BROAD BEAN FATTOUSH WITH HONEY-GLAZED LAMB
SERVES 4 PREP 10 MINS COOK 20 MINS
• 2 Lebanese flatbreads, cut into long rectangular pieces and then in half
• ½ cup extra-virgin olive oil
• 1 tsp ground sumac, plus ¼ tsp extra
• 2 x 500g packets frozen broad beans, blanched, peeled
• 500g lamb fillets, trimmed, approx. 3cm pieces
• 2 garlic cloves, crushed
• 2 tsp honey
• 200g brussels sprouts, thinly sliced
• 1 Lebanese cucumber, seeded, sliced diagonally
• 1 green apple, cored, thinly sliced (using mandoline)
• 1 small red onion, thinly sliced (using mandoline)
• ½ bunch mint, leaves picked
• 2 tbsp lemon juice
• 200g hummus
1 Preheat oven to 180°C. Line an oven tray with baking paper. Soak 8 small skewers in water (soaking first helps stop skewers from burning during cooking).

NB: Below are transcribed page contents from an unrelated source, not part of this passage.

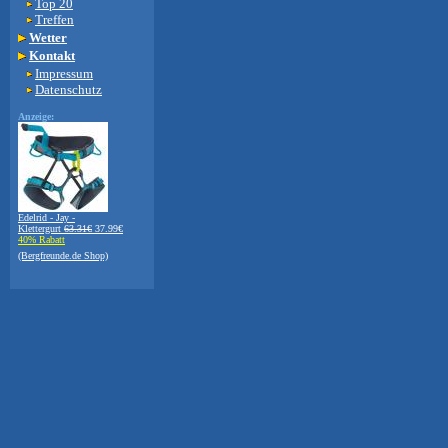
Top 20
Treffen
Wetter
Kontakt
Impressum
Datenschutz
Anzeige:
Edelrid - Jay -
Klettergurt
63.31€
37.99€
40% Rabatt
(Bergfreunde.de Shop)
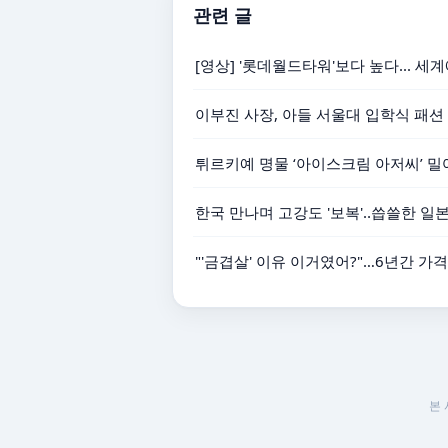
관련 글
[영상] '롯데월드타워'보다 높다... 
이부진 사장, 아들 서울대 입학식 패션 
튀르키예 명물 ‘아이스크림 아저씨’ 밀
한국 만나며 고강도 '보복'‥씁쓸한 일
"'금겹살' 이유 이거였어?"…6년간 
본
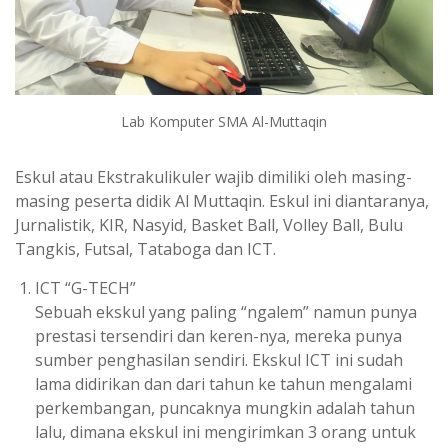
Lab Komputer SMA Al-Muttaqin
Eskul atau Ekstrakulikuler wajib dimiliki oleh masing-
masing peserta didik Al Muttaqin. Eskul ini diantaranya,
Jurnalistik, KIR, Nasyid, Basket Ball, Volley Ball, Bulu
Tangkis, Futsal, Tataboga dan ICT.
ICT “G-TECH”
Sebuah ekskul yang paling “ngalem” namun punya
prestasi tersendiri dan keren-nya, mereka punya
sumber penghasilan sendiri. Ekskul ICT ini sudah
lama didirikan dan dari tahun ke tahun mengalami
perkembangan, puncaknya mungkin adalah tahun
lalu, dimana ekskul ini mengirimkan 3 orang untuk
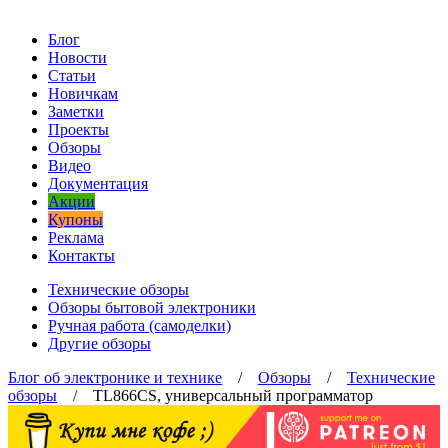
Блог
Новости
Статьи
Новичкам
Заметки
Проекты
Обзоры
Видео
Документация
Акции
Купоны
Реклама
Контакты
Технические обзоры
Обзоры бытовой электроники
Ручная работа (самоделки)
Другие обзоры
Блог об электронике и технике
/
Обзоры
/
Технические
обзоры
/ TL866CS, универсальный программатор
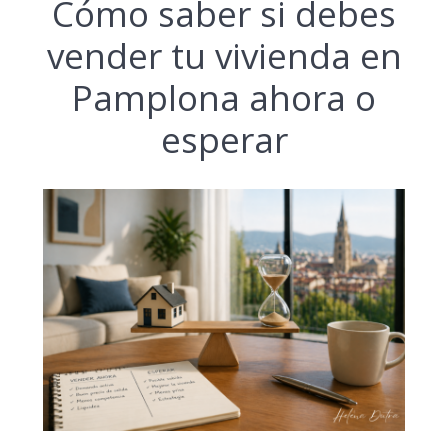
Cómo saber si debes
vender tu vivienda en
Pamplona ahora o
esperar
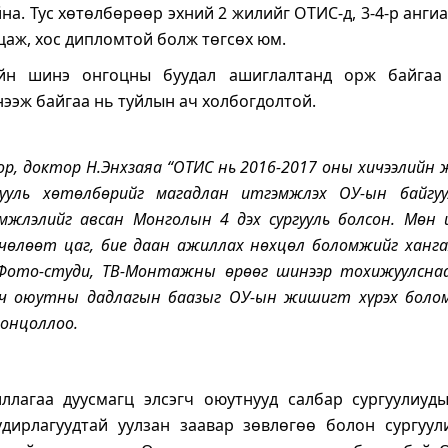
йна. Тус хөтөлбөрөөр эхний 2 жилийг ОТИС-д, 3-4-р анги
лцаж, хос дипломтой болж төгсөх юм.
йн шинэ онгоцны буудал ашиглалтанд орж байгаа
нээж байгаа нь туйлын ач холбогдолтой.
р, доктор Н.Энхзаяа “ОТИС нь 2016-2017 оны хичээлийн 
гууль хөтөлбөрийг магадлан итгэмжлэх ОУ-ын байгу
мжлэлийг авсан Монголын 4 дэх сургууль болсон. Мөн 
өлөөт цаг, бие даан ажиллах нөхцөл боломжийг хангах
 Фото-студи, ТВ-Монтажны өрөөг шинээр тохижуулснаа
гч оюутны дадлагын баазыг ОУ-ын жишигт хүрэх боло
 онцоллоо.
ллагаа дуусмагц элсэгч оюутнууд салбар сургуулиуд
удирлагуудтай уулзан заавар зөвлөгөө болон сургуул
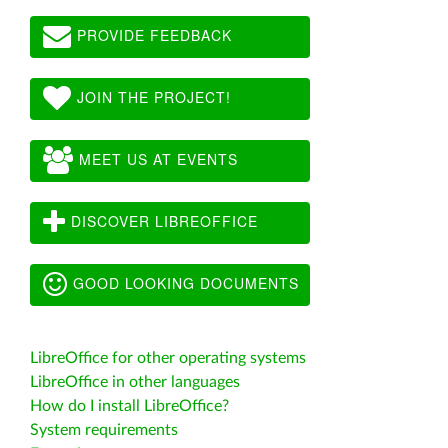
PROVIDE FEEDBACK
JOIN THE PROJECT!
MEET US AT EVENTS
DISCOVER LIBREOFFICE
GOOD LOOKING DOCUMENTS
LibreOffice for other operating systems
LibreOffice in other languages
How do I install LibreOffice?
System requirements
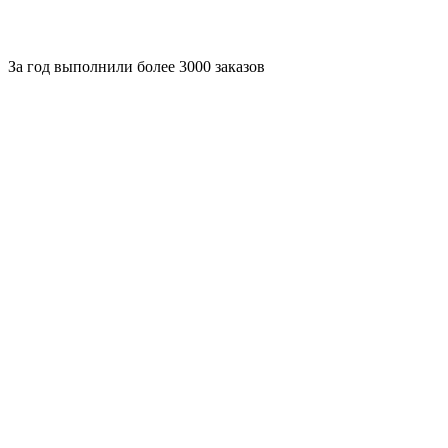
За
год выполнили более 3000 заказов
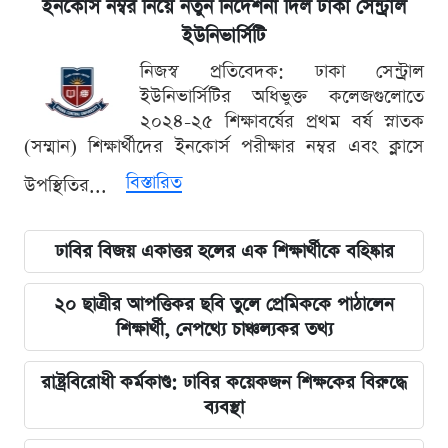
ইনকোর্স নম্বর নিয়ে নতুন নির্দেশনা দিল ঢাকা সেন্ট্রাল
ইউনিভার্সিটি
নিজস্ব প্রতিবেদক: ঢাকা সেন্ট্রাল
ইউনিভার্সিটির অধিভুক্ত কলেজগুলোতে
২০২৪-২৫ শিক্ষাবর্ষের প্রথম বর্ষ স্নাতক
(সম্মান) শিক্ষার্থীদের ইনকোর্স পরীক্ষার নম্বর এবং ক্লাসে
বিস্তারিত
উপস্থিতির...
ঢাবির বিজয় একাত্তর হলের এক শিক্ষার্থীকে বহিষ্কার
২০ ছাত্রীর আপত্তিকর ছবি তুলে প্রেমিককে পাঠালেন
শিক্ষার্থী, নেপথ্যে চাঞ্চল্যকর তথ্য
রাষ্ট্রবিরোধী কর্মকাণ্ড: ঢাবির কয়েকজন শিক্ষকের বিরুদ্ধে
ব্যবস্থা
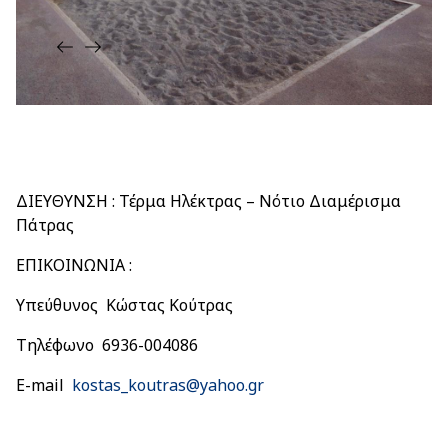
ΔΙΕΥΘΥΝΣΗ : Τέρμα Ηλέκτρας – Νότιο Διαμέρισμα
Πάτρας
ΕΠΙΚΟΙΝΩΝΙΑ :
Υπεύθυνος Κώστας Κούτρας
Τηλέφωνο 6936-004086
E-mail
kostas_koutras@yahoo.gr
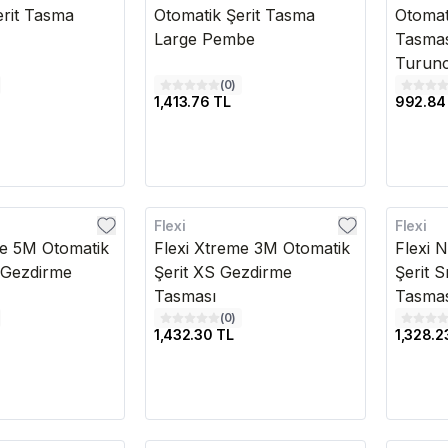
erit Tasma
Otomatik Şerit Tasma
Otomat
Large Pembe
Tasmas
Turun
(
0
)
1,413.76 TL
992.84
Flexi
Flexi
Kargo Bedava
Kargo B
me 5M Otomatik
Flexi Xtreme 3M Otomatik
Flexi 
e Gezdirme
Şerit XS Gezdirme
Şerit 
Tasması
Tasma
(
0
)
1,432.30 TL
1,328.2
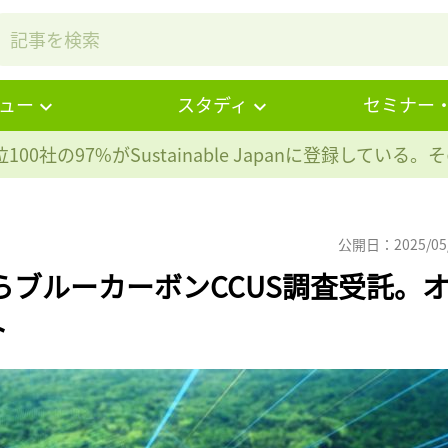
ュー
スタディ
セミナー
100社の97%が
Sustainable Japanに登録している
公開日：2025/05
らブルーカーボンCCUS調査受託。
ト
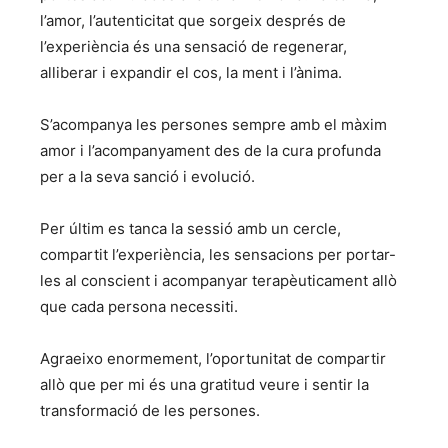
l’amor, l’autenticitat que sorgeix després de
l’experiència és una sensació de regenerar,
alliberar i expandir el cos, la ment i l’ànima.
S’acompanya les persones sempre amb el màxim
amor i l’acompanyament des de la cura profunda
per a la seva sanció i evolució.
Per últim es tanca la sessió amb un cercle,
compartit l’experiència, les sensacions per portar-
les al conscient i acompanyar terapèuticament allò
que cada persona necessiti.
Agraeixo enormement, l’oportunitat de compartir
allò que per mi és una gratitud veure i sentir la
transformació de les persones.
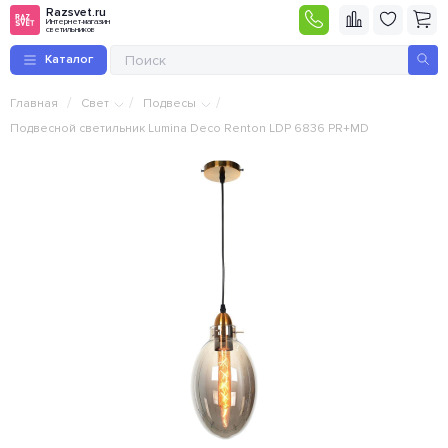
Razsvet.ru
Интернет-магазин
светильников
Каталог
/
/
/
Главная
Свет
Подвесы
Подвесной светильник Lumina Deco Renton LDP 6836 PR+MD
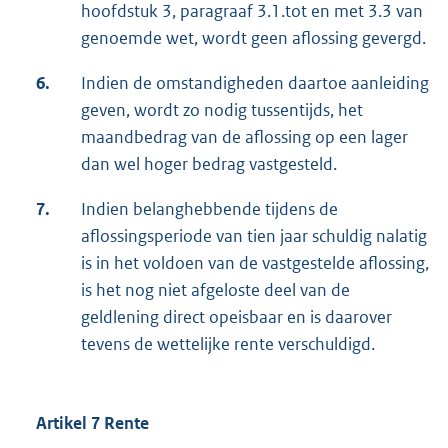
hoofdstuk 3, paragraaf 3.1.tot en met 3.3 van
genoemde wet, wordt geen aflossing gevergd.
6.
Indien de omstandigheden daartoe aanleiding
geven, wordt zo nodig tussentijds, het
maandbedrag van de aflossing op een lager
dan wel hoger bedrag vastgesteld.
7.
Indien belanghebbende tijdens de
aflossingsperiode van tien jaar schuldig nalatig
is in het voldoen van de vastgestelde aflossing,
is het nog niet afgeloste deel van de
geldlening direct opeisbaar en is daarover
tevens de wettelijke rente verschuldigd.
Artikel 7 Rente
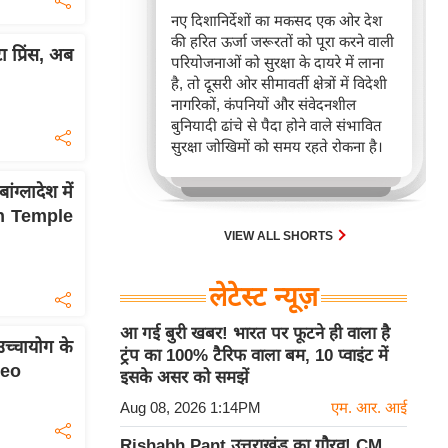
नए दिशानिर्देशों का मकसद एक ओर देश
की हरित ऊर्जा जरूरतों को पूरा करने वाली
 प्रिंस, अब
परियोजनाओं को सुरक्षा के दायरे में लाना
है, तो दूसरी ओर सीमावर्ती क्षेत्रों में विदेशी
नागरिकों, कंपनियों और संवेदनशील
बुनियादी ढांचे से पैदा होने वाले संभावित
सुरक्षा जोखिमों को समय रहते रोकना है।
्लादेश में
ath Temple
VIEW ALL SHORTS
लेटेस्ट न्यूज़
आ गई बुरी खबर! भारत पर फूटने ही वाला है
च्चायोग के
ट्रंप का 100% टैरिफ वाला बम, 10 प्वाइंट में
ideo
इसके असर को समझें
Aug 08, 2026 1:14PM
एम. आर. आई
Rishabh Pant उत्तराखंड का गौरव! CM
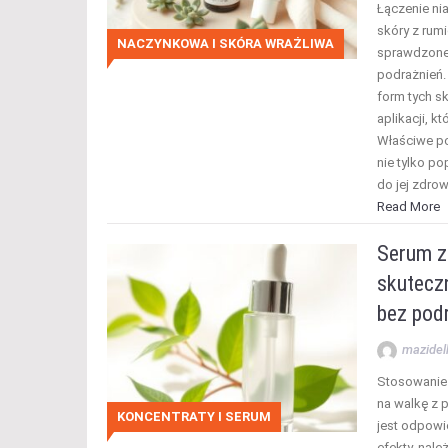
Łączenie nia
skóry z rum
NACZYNKOWA I SKÓRA WRAŻLIWA
sprawdzone
podrażnień.
form tych s
aplikacji, k
Właściwe po
nie tylko po
do jej zdro
Read More
Serum z 
skuteczn
bez pod
mazidel
Stosowanie 
na walkę z 
KONCENTRATY I SERUM
jest odpowi
efekty, nale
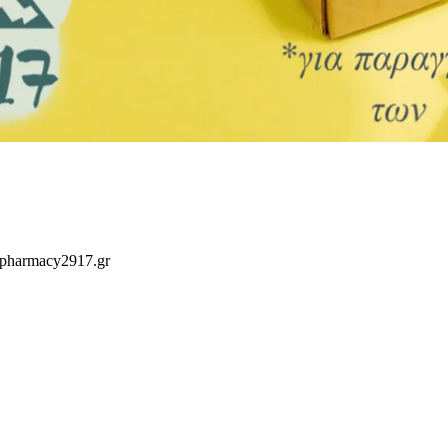
 pharmacy2917.gr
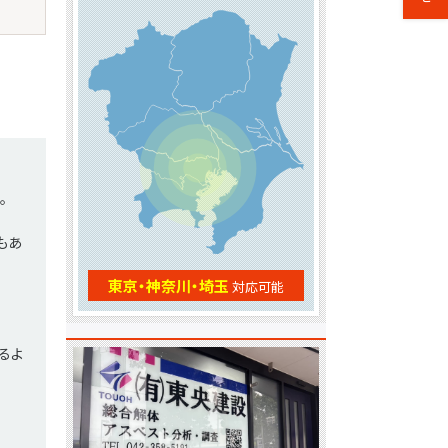
。
もあ
東京・神奈川・埼玉
対応可能
るよ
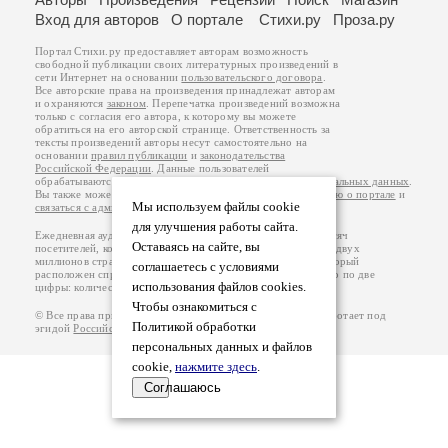
Вход для авторов
О портале
Стихи.ру
Проза.ру
Портал Стихи.ру предоставляет авторам возможность
свободной публикации своих литературных произведений в
сети Интернет на основании
пользовательского договора
.
Все авторские права на произведения принадлежат авторам
и охраняются
законом
. Перепечатка произведений возможна
только с согласия его автора, к которому вы можете
обратиться на его авторской странице. Ответственность за
тексты произведений авторы несут самостоятельно на
основании
правил публикации
и
законодательства
Российской Федерации
. Данные пользователей
обрабатываются на основании
Политики обработки персональных данных
.
Вы также можете посмотреть более подробную
информацию о портале
и
Мы используем файлы cookie
связаться с администрацией
.
для улучшения работы сайта.
Ежедневная аудитория портала Стихи.ру – порядка 200 тысяч
Оставаясь на сайте, вы
посетителей, которые в общей сумме просматривают более двух
миллионов страниц по данным счетчика посещаемости, который
соглашаетесь с условиями
расположен справа от этого текста. В каждой графе указано по две
использования файлов cookies.
цифры: количество просмотров и количество посетителей.
Чтобы ознакомиться с
© Все права принадлежат авторам, 2000-2026. Портал работает под
Политикой обработки
эгидой
Российского союза писателей
.
18+
персональных данных и файлов
cookie,
нажмите здесь
.
Соглашаюсь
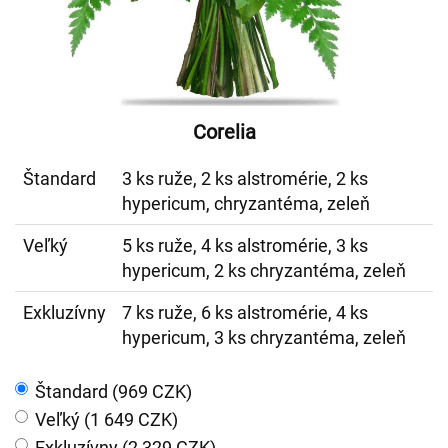
Corelia
Štandard
3 ks ruže, 2 ks alstromérie, 2 ks
hypericum, chryzantéma, zeleň
Veľký
5 ks ruže, 4 ks alstromérie, 3 ks
hypericum, 2 ks chryzantéma, zeleň
Exkluzívny
7 ks ruže, 6 ks alstromérie, 4 ks
hypericum, 3 ks chryzantéma, zeleň
Štandard (969 CZK)
Veľký (1 649 CZK)
Exkluzívny (2 329 CZK)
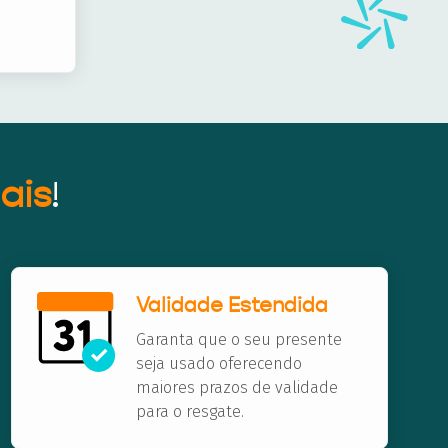
ais
!
Validade Estendida
Garanta que o seu presente
seja usado oferecendo
maiores prazos de validade
para o resgate.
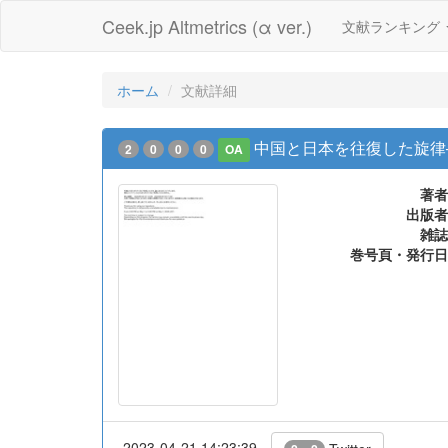
Ceek.jp Altmetrics (α ver.)
文献ランキング
ホーム
文献詳細
中国と日本を往復した旋律
2
0
0
0
OA
著者
出版者
雑誌
巻号頁・発行日
2023-04-21 14:23:39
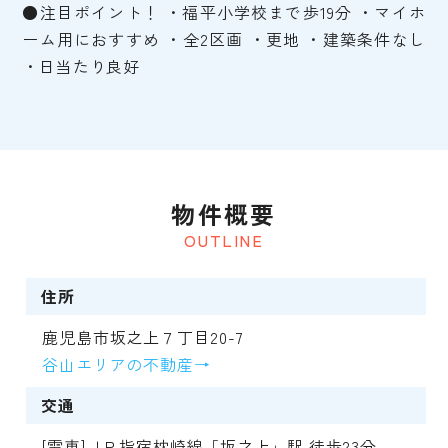
●注目ポイント！ ・福平小学校まで歩19分 ・マイホ
ーム用におすすめ ・全2区画 ・更地 ・建築条件なし
・日当たり良好
物件概要
OUTLINE
住所
鹿児島市坂之上７丁目20-7
谷山エリアの不動産→
交通
[電車]ＪＲ指宿枕崎線「坂之上」駅 徒歩23分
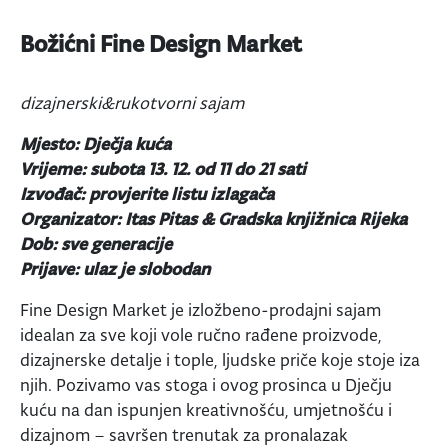
Božićni Fine Design Market
dizajnerski&rukotvorni sajam
Mjesto: Dječja kuća
Vrijeme: subota 13. 12. od 11 do 21 sati
Izvođač: provjerite listu izlagača
Organizator: Itas Pitas & Gradska knjižnica Rijeka
Dob: sve generacije
Prijave: ulaz je slobodan
Fine Design Market je izložbeno-prodajni sajam
idealan za sve koji vole ručno rađene proizvode,
dizajnerske detalje i tople, ljudske priče koje stoje iza
njih. Pozivamo vas stoga i ovog prosinca u Dječju
kuću na dan ispunjen kreativnošću, umjetnošću i
dizajnom – savršen trenutak za pronalazak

2 Brush flatbread strips with 2 tbsp olive oil. Sprinkle with sumac. Season with salt. Bake bread 8-10 mins until golden and crisp all over. Cool on tray. 3 Meanwhile, in a medium saucepan of boiling, salted water, cook broad beans 2-3 mins until just tender. Drain well, peel and cool. 4 In a bowl, toss lamb in combined 1 tbsp oil and garlic. Thread prepared skewers.
5 Preheat chargrill pan on high. Cook lamb 4-5 mins, turning on all sides for medium. Brush with honey for final min of cooking. Rest 2 mins.
6 In a large salad bowl, combine broad beans, sprouts, cucumber, apple, onion and mint. Toss with lemon juice and remaining oil.
7 Sprinkle hummus with extra sumac. Serve salad topped with skewers and toasted flatbread strips, accompanied with hummus.